FIG. 1 is a block diagram for explaining one embodiment of an inkjet recording apparatus according to the present invention, FIGS. 2 to 4 are diagrams showing other embodiments of a diaphragm provided with a notch, and FIG. This figure shows an example in which rubber is used as the diaphragm, FIG. 6 shows an example in which the diaphragm does not have a notch, and FIG. 7 is a configuration diagram of a conventional head section. 1... Recessed wall, 2... Top plate, 3... Pressure chamber, 4...
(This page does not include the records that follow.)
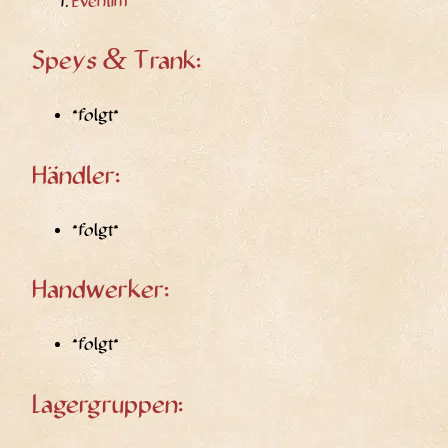
Even­tim
&
Speys
Trank:
*folgt*
Händler:
*folgt*
Handwerker:
*folgt*
Lagergruppen: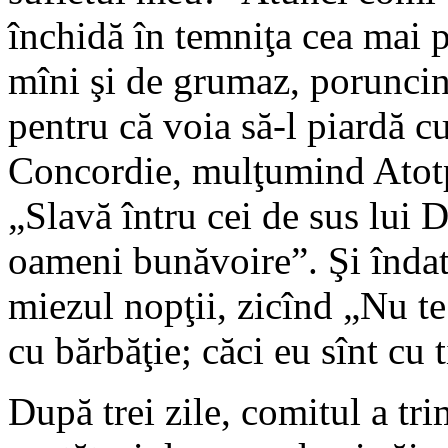
închidă în temniţa cea mai p
mîni şi de grumaz, poruncind
pentru că voia să-l piardă c
Concordie, mulţumind Atotp
„Slavă întru cei de sus lui
oameni bunăvoire”. Şi îndat
miezul nopţii, zicînd „Nu t
cu bărbăţie; căci eu sînt cu t
După trei zile, comitul a tri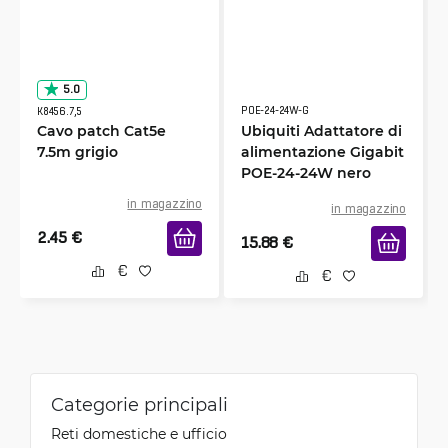
5.0
POE-24-24W-G
K8456.7,5
Cavo patch Cat5e
Ubiquiti Adattatore di
7.5m grigio
alimentazione Gigabit
POE-24-24W nero
in magazzino
in magazzino
2.45
€
15.88
€
Categorie principali
Reti domestiche e ufficio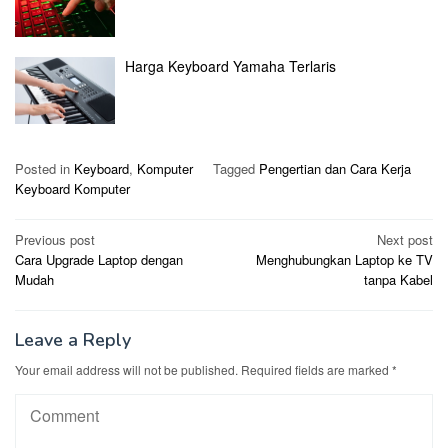
Harga Keyboard Yamaha Terlaris
Posted in
Keyboard
,
Komputer
Tagged
Pengertian dan Cara Kerja
Keyboard Komputer
Post
Previous post
Next post
Cara Upgrade Laptop dengan
Menghubungkan Laptop ke TV
navigation
Mudah
tanpa Kabel
Leave a Reply
Your email address will not be published.
Required fields are marked
*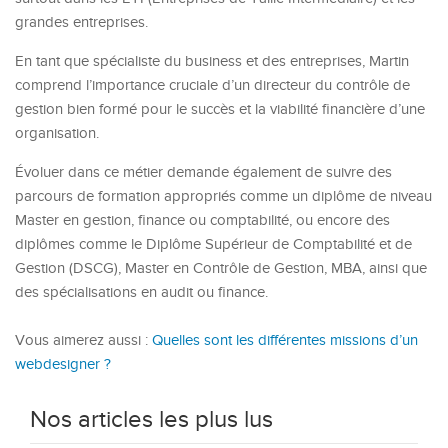
grandes entreprises.
En tant que spécialiste du business et des entreprises, Martin
comprend l’importance cruciale d’un directeur du contrôle de
gestion bien formé pour le succès et la viabilité financière d’une
organisation.
Évoluer dans ce métier demande également de suivre des
parcours de formation appropriés comme un diplôme de niveau
Master en gestion, finance ou comptabilité, ou encore des
diplômes comme le Diplôme Supérieur de Comptabilité et de
Gestion (DSCG), Master en Contrôle de Gestion, MBA, ainsi que
des spécialisations en audit ou finance.
Vous aimerez aussi :
Quelles sont les différentes missions d’un
webdesigner ?
Nos articles les plus lus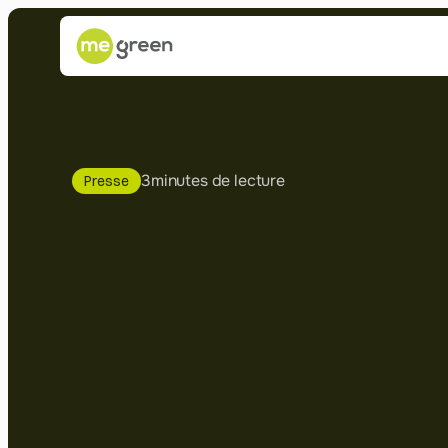
3
minutes de lecture
Presse
Christian
Dail
Vérité
sur
l'É
Solaire
:
Démy
les
Mythes
C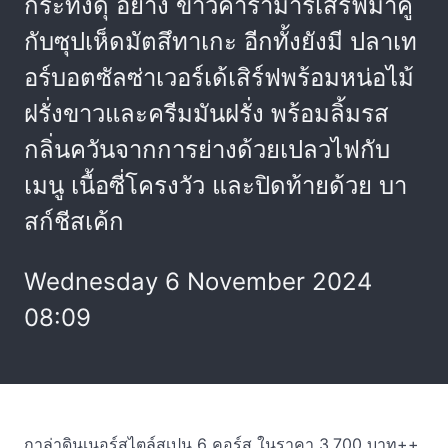
กระทิงดุ อย่าง ข้าวคารามารีเสิร์ฟมาคู่
กับซุปเห็ดมัตสึทาเกะ อีกทั้งยังมี ปลาเท
อร์บอตซัลซ่าเวอร์เด้เสิร์ฟพร้อมหน่อไม้
ฝรั่งขาวและครีมมันฝรั่ง พร้อมลิ้มรส
กลิ่นควันจากการย่างด้วยเปลวไฟกับ
เมนู เนื้อซี่โครงวัว และปิดท้ายด้วย บา
สก์ชีสเค้ก
Wednesday 6 November 2024
08:09
กาล่าดินเนอร์สไตล์สเปน 6 คอร์ส ในราคา 3,700 บาท++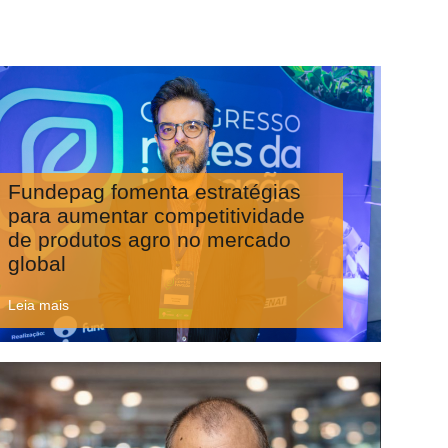
Fundepag fomenta estratégias
para aumentar competitividade
de produtos agro no mercado
global
Leia mais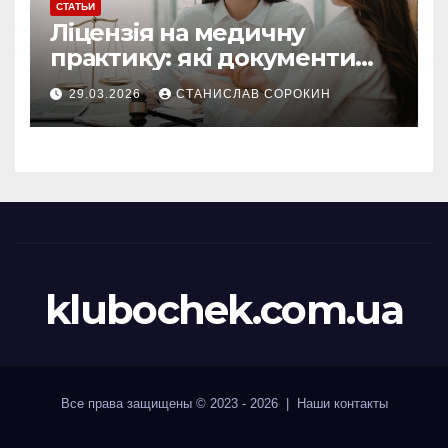
СТАТЬИ
Ліцензія на медичну
практику: які документи
потрібні у 2026 році
29.03.2026
СТАНИСЛАВ СОРОКИН
klubochek.com.ua
Все права защищены © 2023 - 2026 | Наши
контакты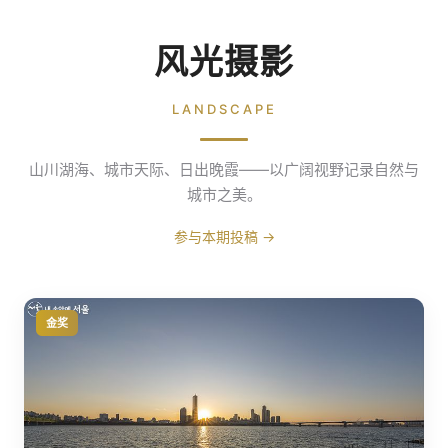
风光摄影
LANDSCAPE
山川湖海、城市天际、日出晚霞——以广阔视野记录自然与
城市之美。
参与本期投稿 →
金奖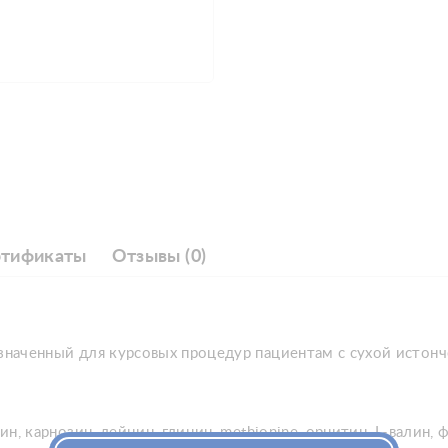
ртификаты
Отзывы (0)
назначенный для курсовых процедур пациентам с сухой истон
зин, карнозин, лейцин, глицин, methionine, орнитин, L-валин,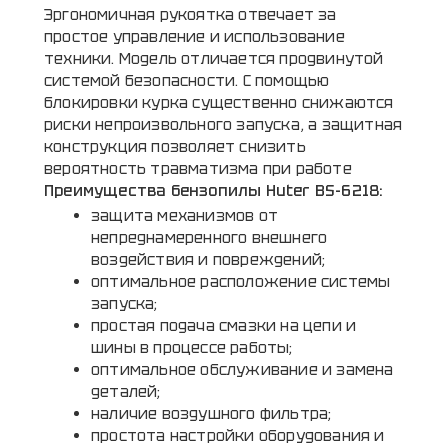
Эргономичная рукоятка отвечает за
простое управление и использование
техники. Модель отличается продвинутой
системой безопасности. С помощью
блокировки курка существенно снижаются
риски непроизвольного запуска, а защитная
конструкция позволяет снизить
вероятность травматизма при работе
Преимущества бензопилы Huter BS-6218:
защита механизмов от
непреднамеренного внешнего
воздействия и повреждений;
оптимальное расположение системы
запуска;
простая подача смазки на цепи и
шины в процессе работы;
оптимальное обслуживание и замена
деталей;
наличие воздушного фильтра;
простота настройки оборудования и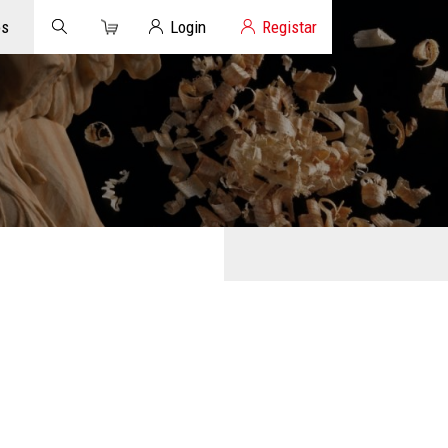
Carrinho
Login de Clientes
os
Login
Registar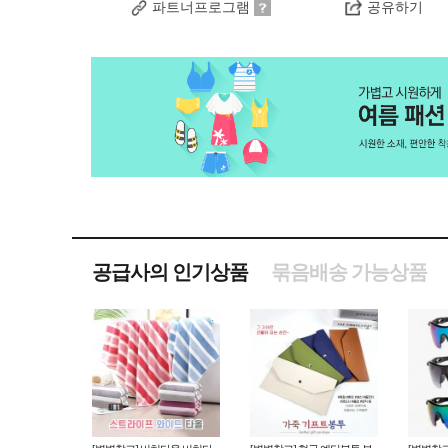
파트너프로그램
공유하기
공급사의 인기상품
묶음배송 가능상품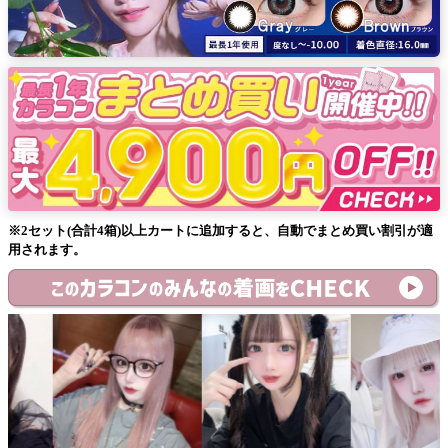
※2セット(合計4箱)以上カートに追加すると、自動でまとめ買い割引が適
用されます。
・Vibration plate. 5... Electrode, 6... Piezoelectric body, 7... Groove, a...
Clearance department.

Claims (1)

[Claims] 1. Consisting of a piezoelectric body in which a plurality of grooves are formed, and an upper plate having a pressurizing chamber arranged opposite to the piezoelectric body separated by the grooves via a vibration plate, the piezoelectric body is pressurized by deformation of the piezoelectric body. In an inkjet recording device in which recording liquid is ejected from an ejection port communicating with the pressurizing chamber due to a change in the volume of the chamber, the elastic modulus of the elastic body near the joint between the piezoelectric body of the diaphragm and the upper plate is adjusted to non-bond. An inkjet recording device characterized in that the elastic modulus of the elastic body is substantially larger than that of the elastic body of the inkjet recording device.